How much depends on your RAIDZ (or mirroring) configuration, but you will need to sacrifice some disk space for redundancy of course.
First you need to understand the difference between old-school hardware RAID and "RAID" in ZFS. In ZFS all the disks are managed in software, so if you have a RAID card, you need to run it in JBOD mode which means that all the drives are presented to the OS as is, so as if you plugged them into your motherboard's SATA ports for example.
Next you need to know that in ZFS your whole storage is managed in pools which consist of so called "vdevs". Each vdev has its own redundancy and you are free to choose a different method for each vdev if you want. But if one vdev fails, the whole pool fails, so choose wisely (Basically you stripe all the vdevs like in a RAID0, however you can also just have one vdev if you want.)
Now while you could pick simple mirrored vdevs (comparable to RAID1), you will lose a lot of storage since you basically cut the available disk space in half. This is great for performance and the fastest method in terms of recovering from a drive failure, but not very economical. This is where RAIDZ comes in. Usually the number of disks that can fail at once (that is before you replaced it and the data is written back) is denoted by a number after the "Z". So RAIDZ2 will still be fine, even if 2 disks fail at once. (Technically you could also just have one drive per vdev and get the whole capacity of all drives and the maximum performance but of course no redundancy).
Since drive failures happen rather rarely, you are tempted to think that RAIDZ1 will be all you ever need, but beware. The issue is that when you are rebuilding a replaced drive, you put a lot more stress on the remaining drives which might have a similar age or even come from the same batch of drives. This puts the odds quite high, that another drive will fail. This is why the FreeNAS Team recommends that you use at least RAIDZ2 and get your drives from different vendors and maybe even different drive manufacturers, per vdev that is.
The recommended configuration for ZFS vdevs in RAIDZ is a power of 2 (so 2, 4, 8, 16, etc.) number of disks plus whatever number of disks you want for redundancy. For RAIDZ2 that would be 4+2 = 6, 8+2 = 10 and so on. I am personally only running a small pool of 2+1 drives in RAIDZ1, that I am only using for backups, so I am not too worried right now, but when I upgrade, I will go for RAIDZ2 for sure.

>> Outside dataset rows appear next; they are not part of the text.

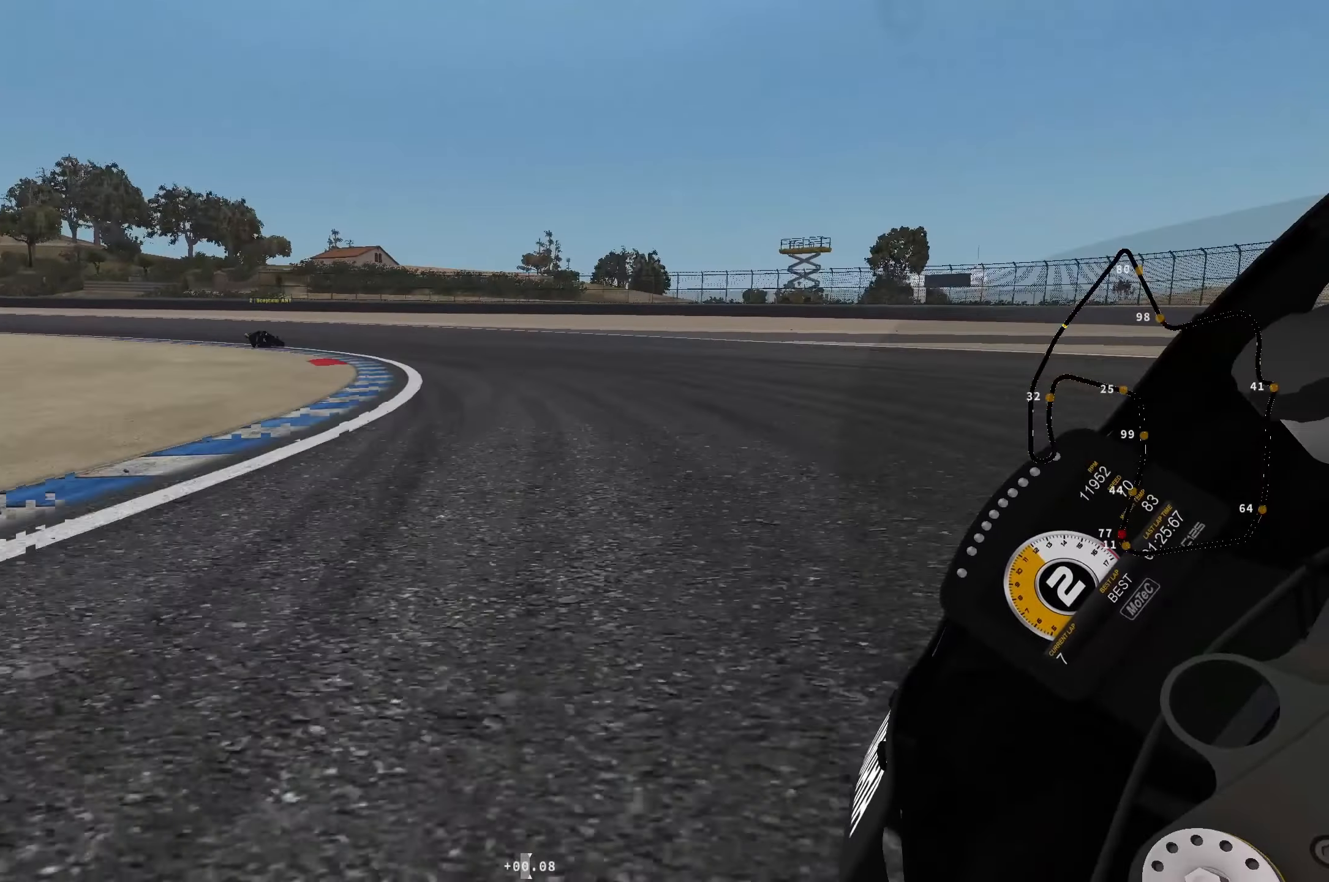
{"buttons": ["R2"], "left_stick": "left", "events": [[400, "R2", "down"]]}
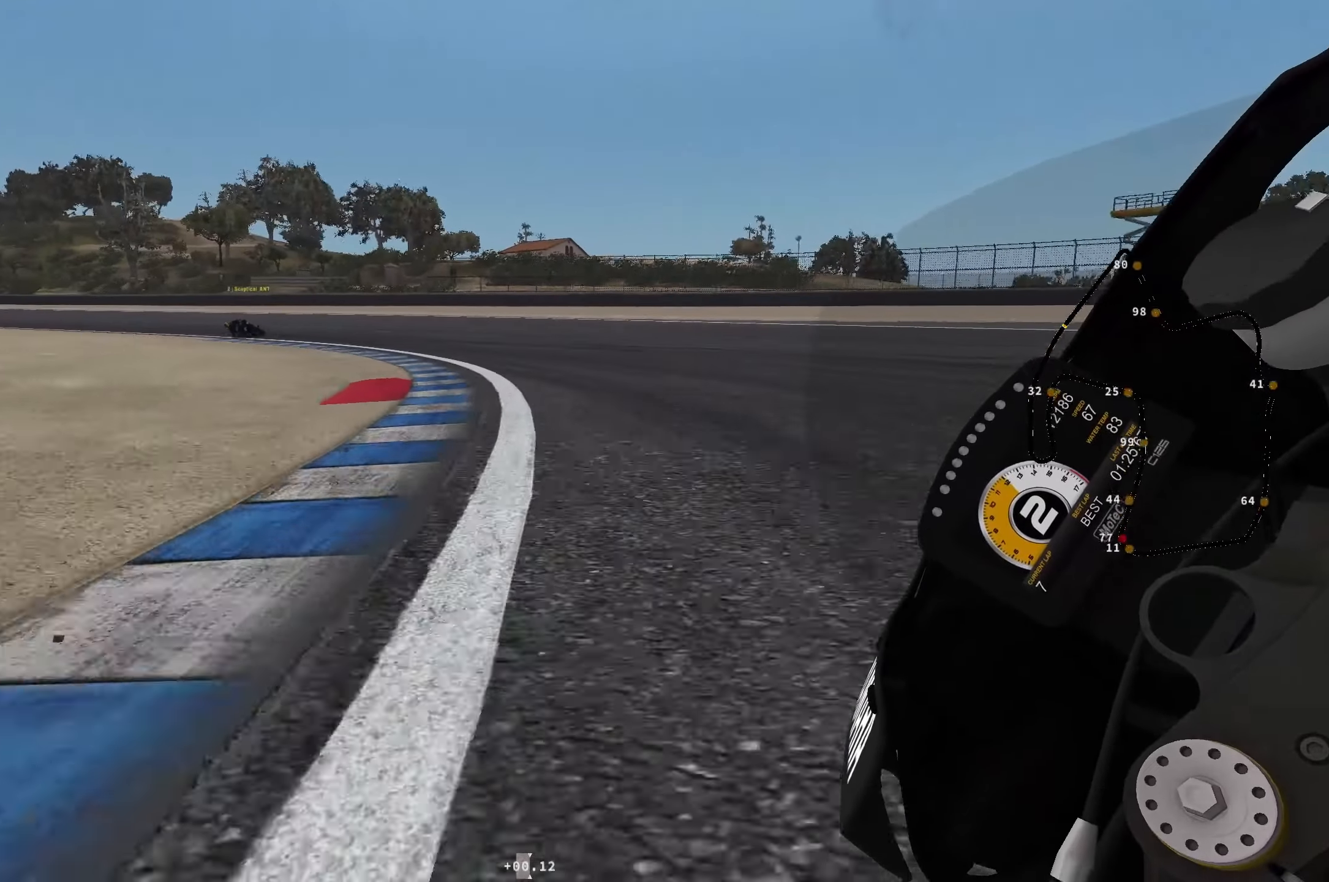
{"buttons": ["R2"], "left_stick": "left", "events": []}
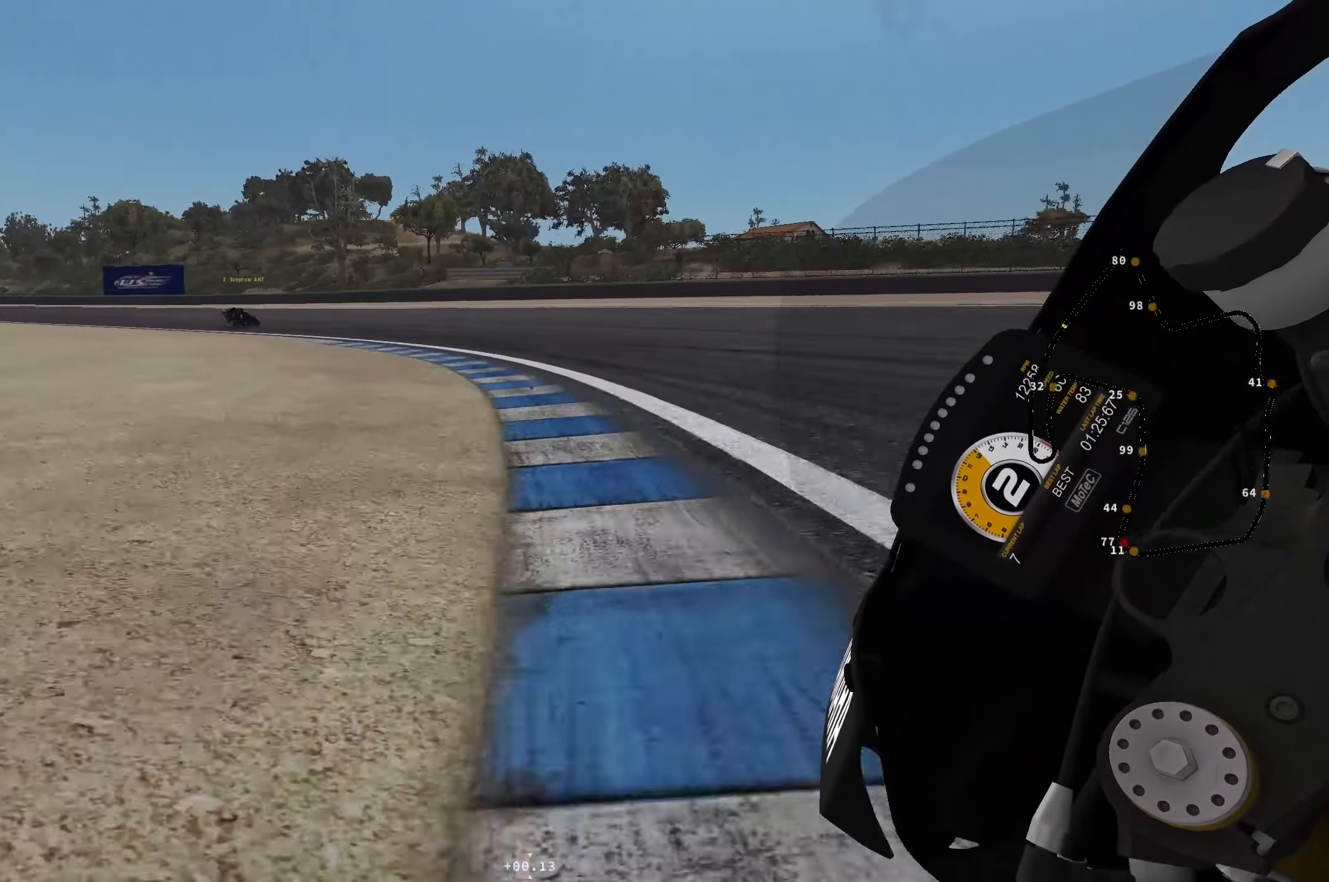
{"buttons": ["R2"], "left_stick": "up-left", "events": [[183, "left_stick", "up-left"]]}
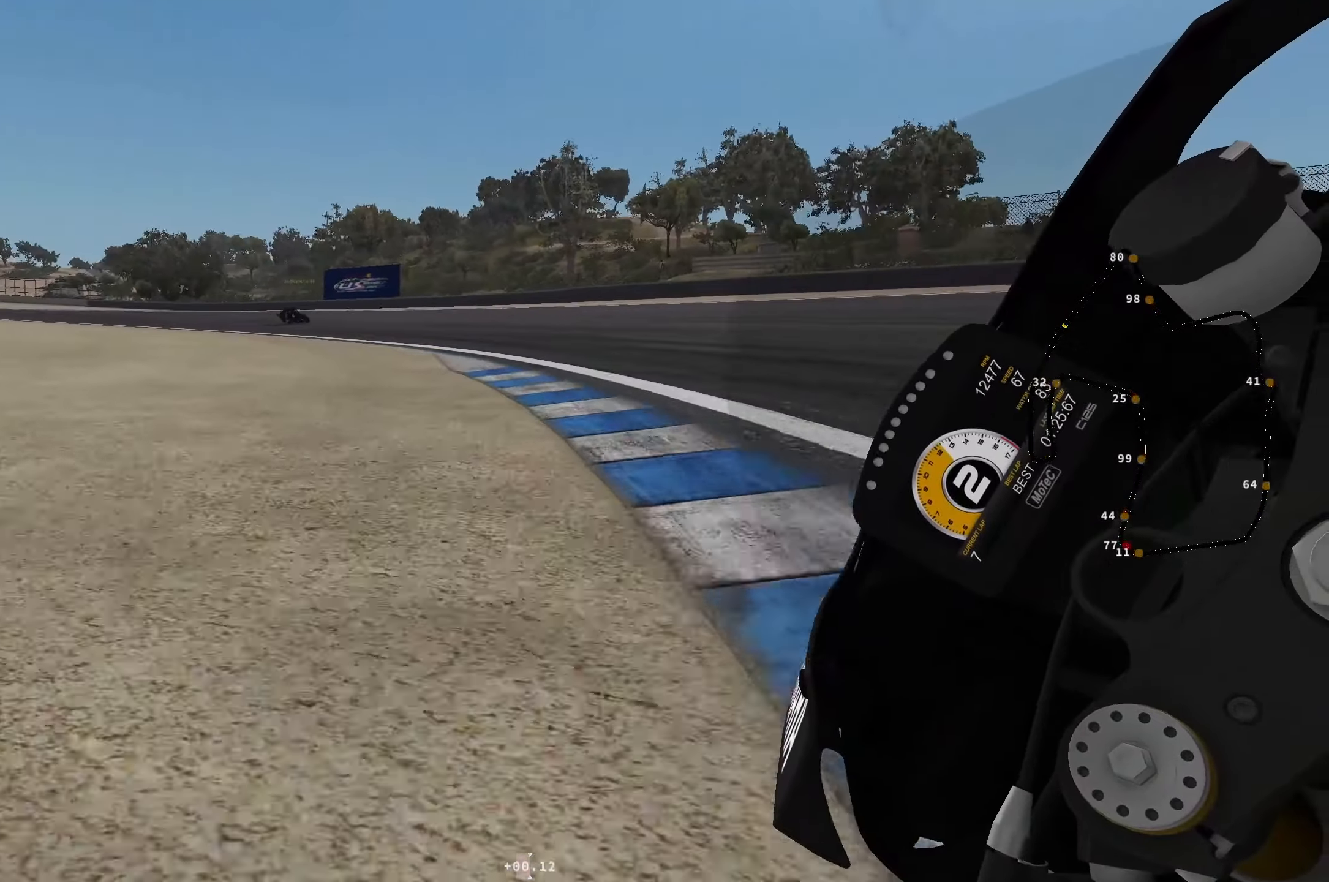
{"buttons": ["R2"], "left_stick": "up-left", "events": []}
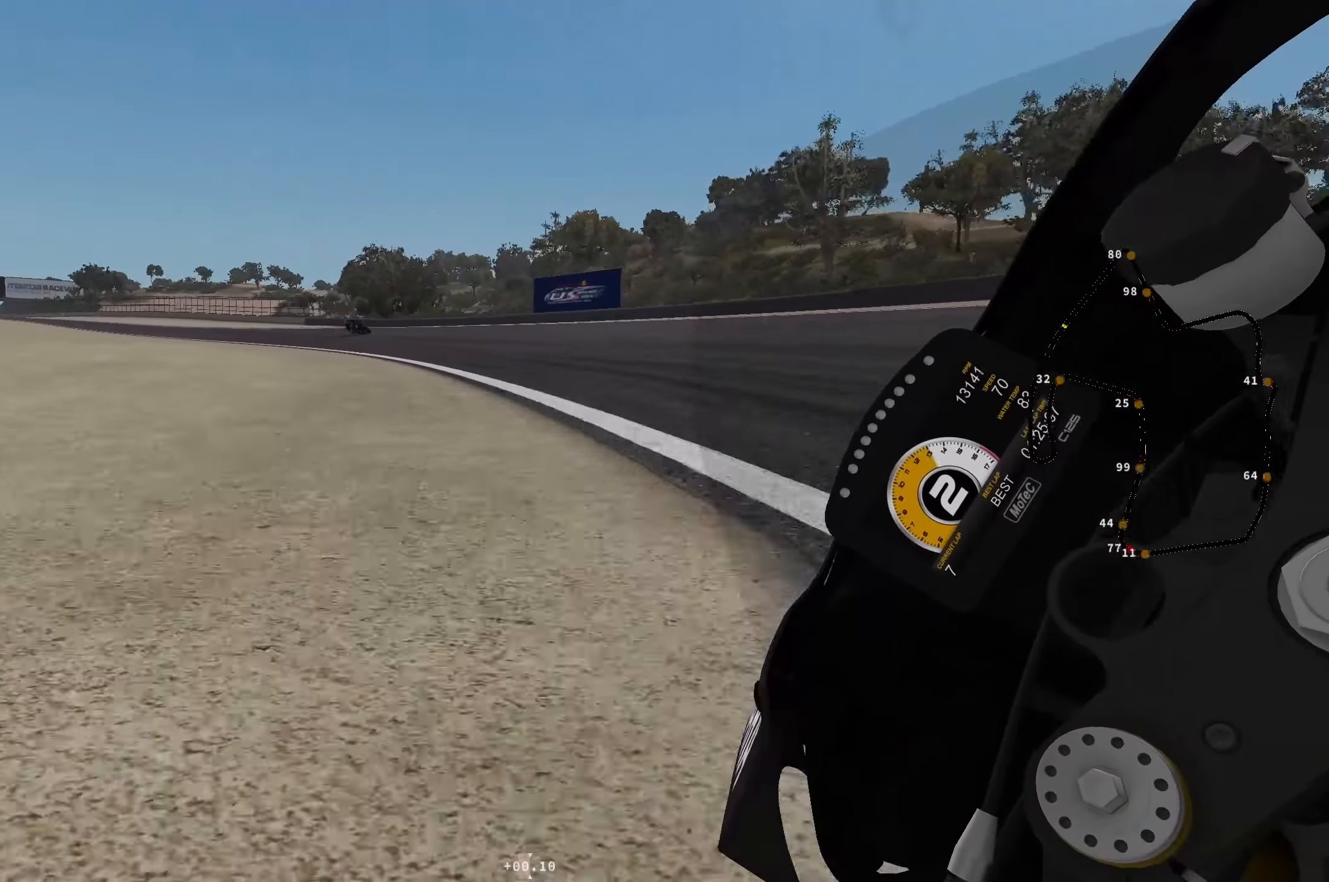
{"buttons": ["R2"], "left_stick": "up-left", "events": []}
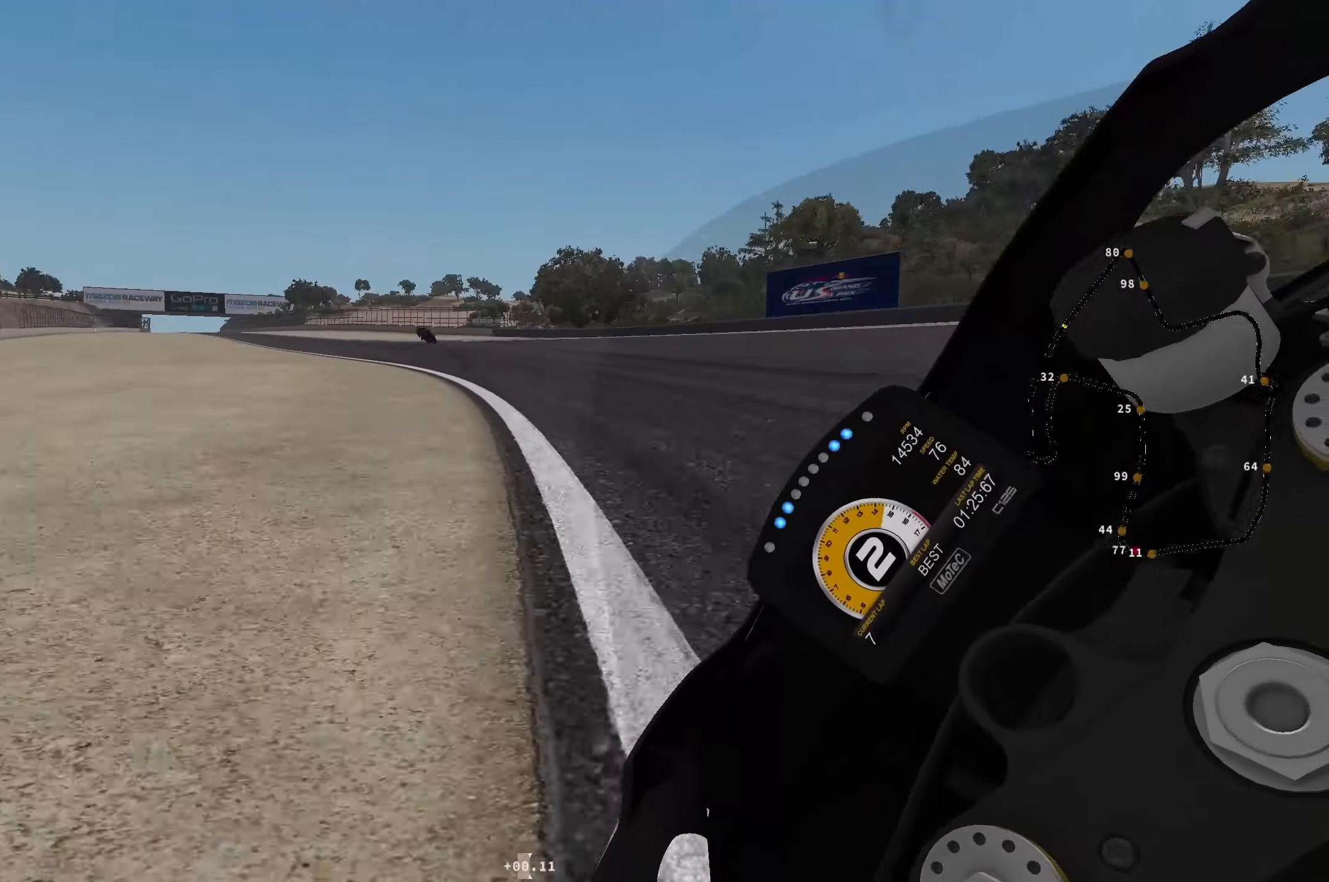
{"buttons": ["R2"], "left_stick": "up-left", "events": []}
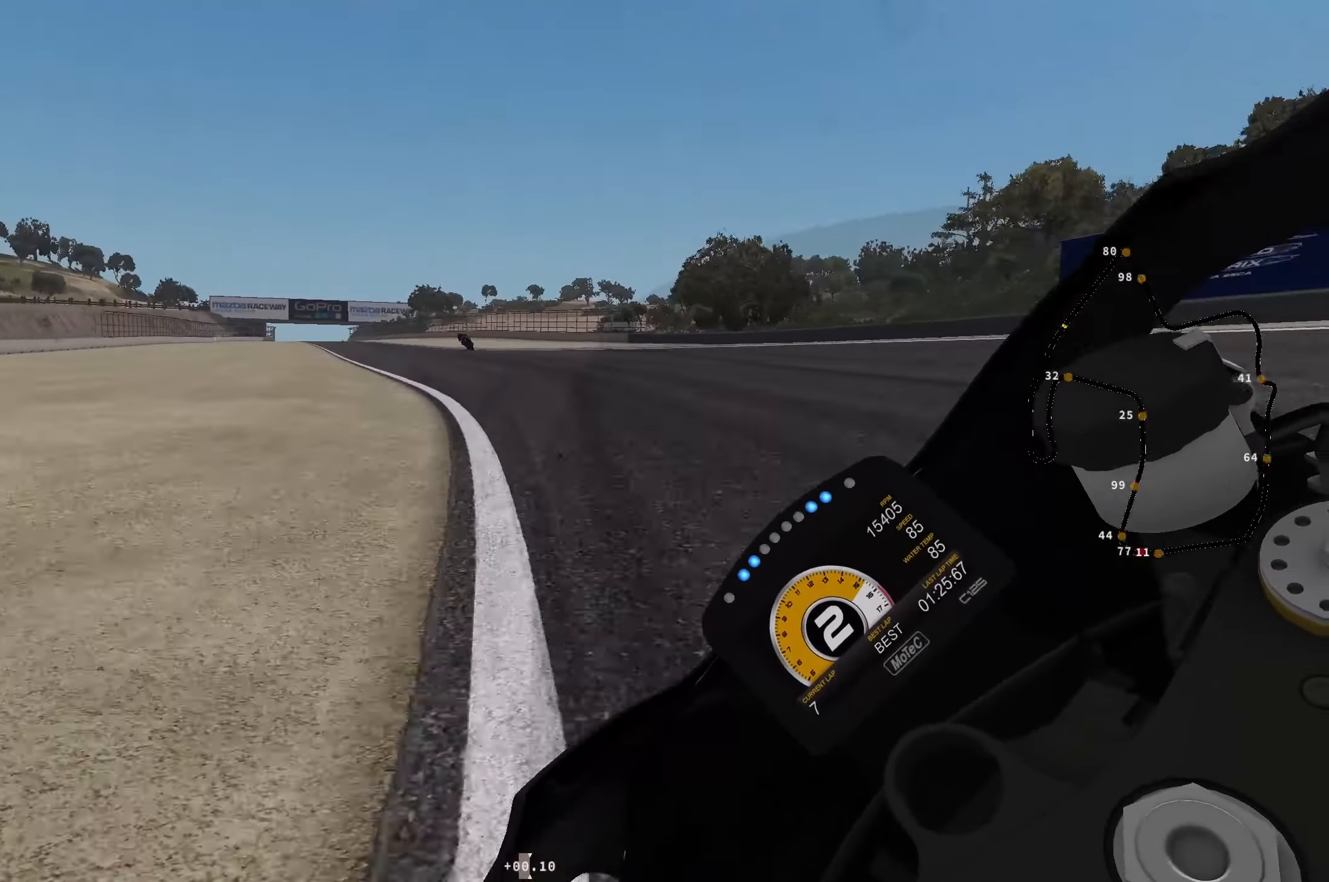
{"buttons": ["R2"], "left_stick": "up-left", "events": [[150, "B", "down"], [216, "B", "up"]]}
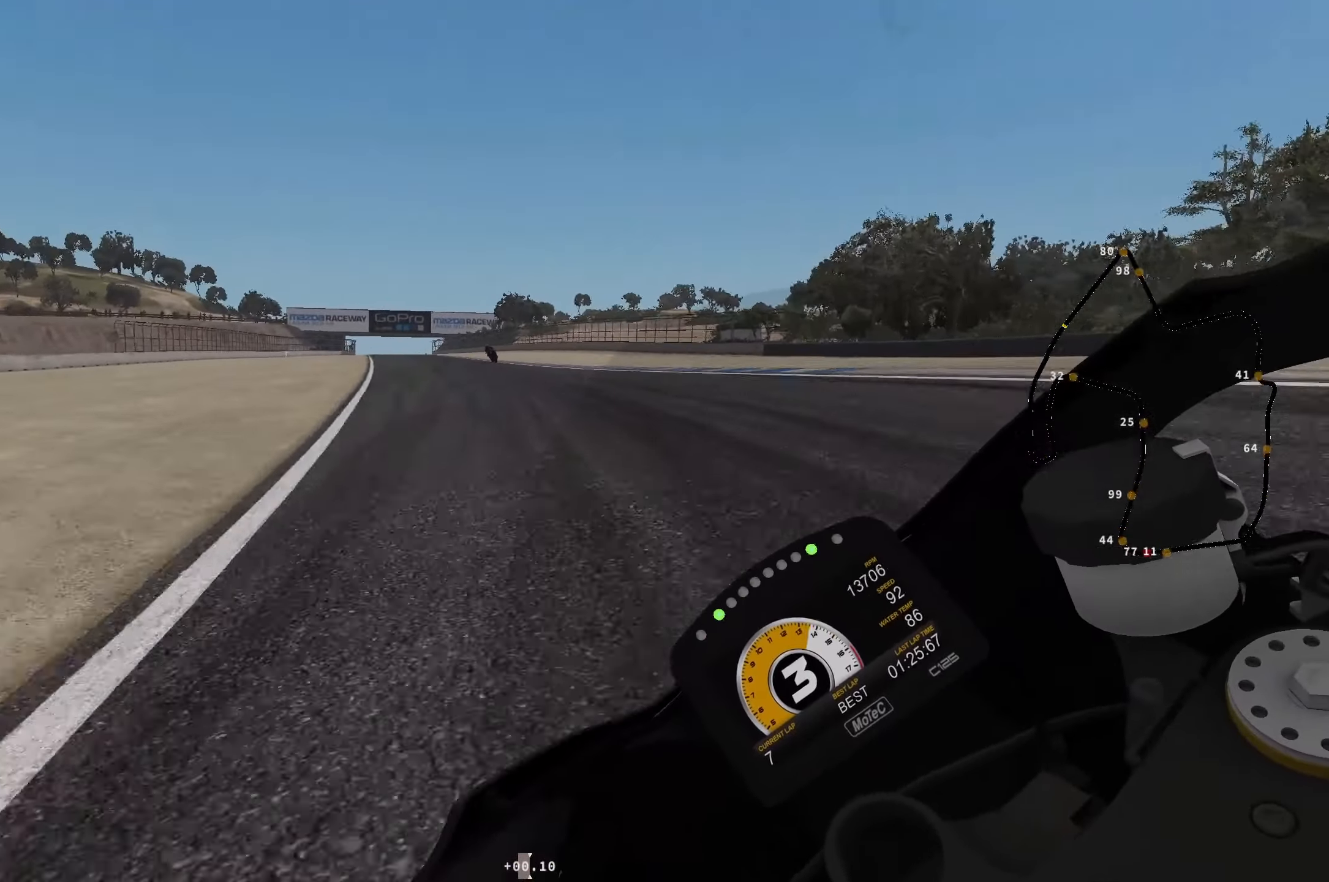
{"buttons": ["R2"], "left_stick": "up-left", "events": [[333, "left_stick", "center"], [483, "left_stick", "up-left"]]}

I am not sure about FTP but it works over SSH. You basically pipe zfs send
into ssh
and run the zfs receive
command there. So something like: zfs send mypool/mydataset | ssh [email protected] zfs receive -vudF mypool
.
What's -vudF?
The -v option will print information about the size of the stream and the time required to perform the receive operation. The -u option prevents the file system associated with the received data stream (mypool/mydataset in this case) from being mounted. This was desirable as I’m using backup to simply store the mydataset snaphots offsite. I don’t need to mount them on that machine. The -d option is used so that all but the pool name (mypool) of the sent snapshot is appended to mypool on backup. Finally, the -F option is useful for destroying snapshots on backup that do not exist on server.
Source: https://www.iceflatline.com/2015/07/using-zfs-replication-features-in-freebsd-to-improve-my-offsite-backups/
Obviously SSH does the encrypting and authentication, so you don't need to worry about that.
Sorry for the long post
I wanted to make sure you know all the important details about ZFS, so you can make the right choice in how you configure your drives. Also it might have been because of my passion for this amazing file system.